IV. Mais, dira-t-on, si l’Âme a créé, c’est parce qu’elle a perdu ses ailes (πτεροῤῥυήσασα)[1]. — L’Âme universelle ne saurait être sujette à un pareil accident. Si l’on prétend qu’elle a failli, qu’on dise la cause de sa faute (σφάλμα)[2]. Quand a-t-elle failli ? Si c’est de toute éternité, par la même raison, elle doit demeurer dans sa faute ; si c’est seulement après un temps déterminé, pourquoi n’a-t-elle pas failli plus tôt ? Quant à nous, nous croyons que si l’Âme a créé le monde, ce n’est pas parce qu’elle a incliné [vers la matière], mais plutôt parce qu’elle n’a pas incliné. Pour incliner ainsi, il aurait fallu que l’Âme eût oublié les intelligibles ; mais, si elle les avait oubliés, comment aurait- elle créé le monde ? D’après quoi l’aurait-elle formé ? Elle l’a formé sans doute d’après les intelligibles qu’elle avait contemplés là-haut. Si elle s’en est souvenue en formant le monde, elle n’avait pas incliné. Elle n’avait donc pas une notion obscure des intelligibles ; sinon, elle aurait incliné vers eux[3] pour en avoir une intuition claire : car, pourquoi n’aurait-elle pas voulu rentrer dans le monde intelligible (ἐπανελθεῖν)[4], puisqu’elle en conservait quelque souvenir ?
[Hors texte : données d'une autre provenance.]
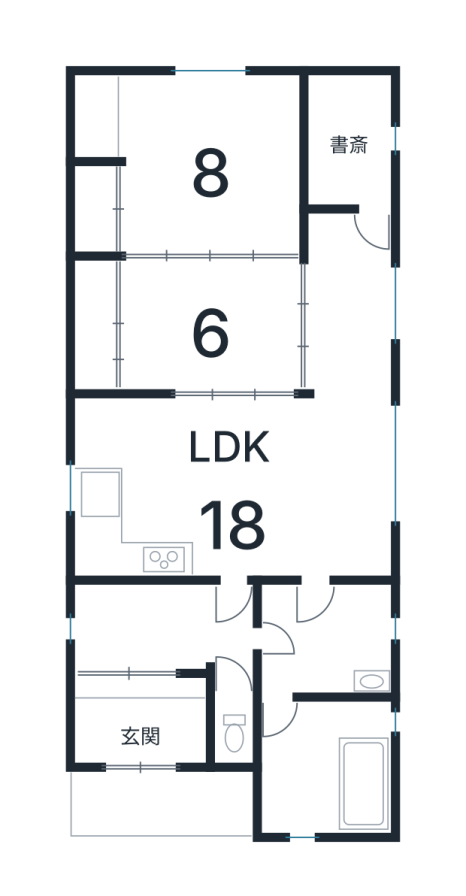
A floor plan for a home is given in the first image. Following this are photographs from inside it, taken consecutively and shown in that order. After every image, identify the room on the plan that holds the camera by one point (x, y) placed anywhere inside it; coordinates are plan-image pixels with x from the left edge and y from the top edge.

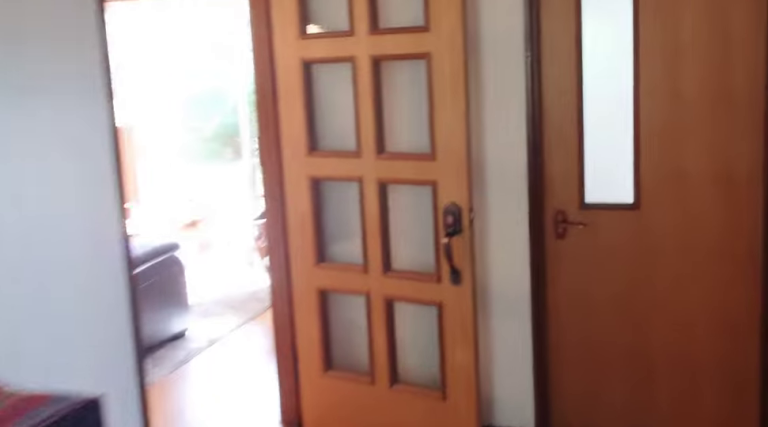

En outre, quel avantage a-t-elle pu croire se procurer en

  1. Cette expression est empruntée à Platon, Phèdre, p. 25, 55, 60.
  2. Plotin attaque ici la théorie des Gnostiques qui expliquaient la création du monde sensible par la chute de Sophia et d’Achamoth. Voy. la Note, p. 508, 512.
  3. Le mot νεῦσις, inclination, mot sur lequel roule tout le raisonnement de Plotin, est ici pris successivement dans deux sens : tourner ses regards vers le monde sensible pour créer et les tourner vers le monde intelligible pour y contempler les modèles des êtres sensibles. Voy. Platon, Timée, p. 28.
  4. Rentrer dans le monde intelligible veut dire rentrer dans le Plérôme, comme Achamoth devait le faire, selon les Gnostiques, quand le temps en serait venu. Voy. la Note, p. 518, 533.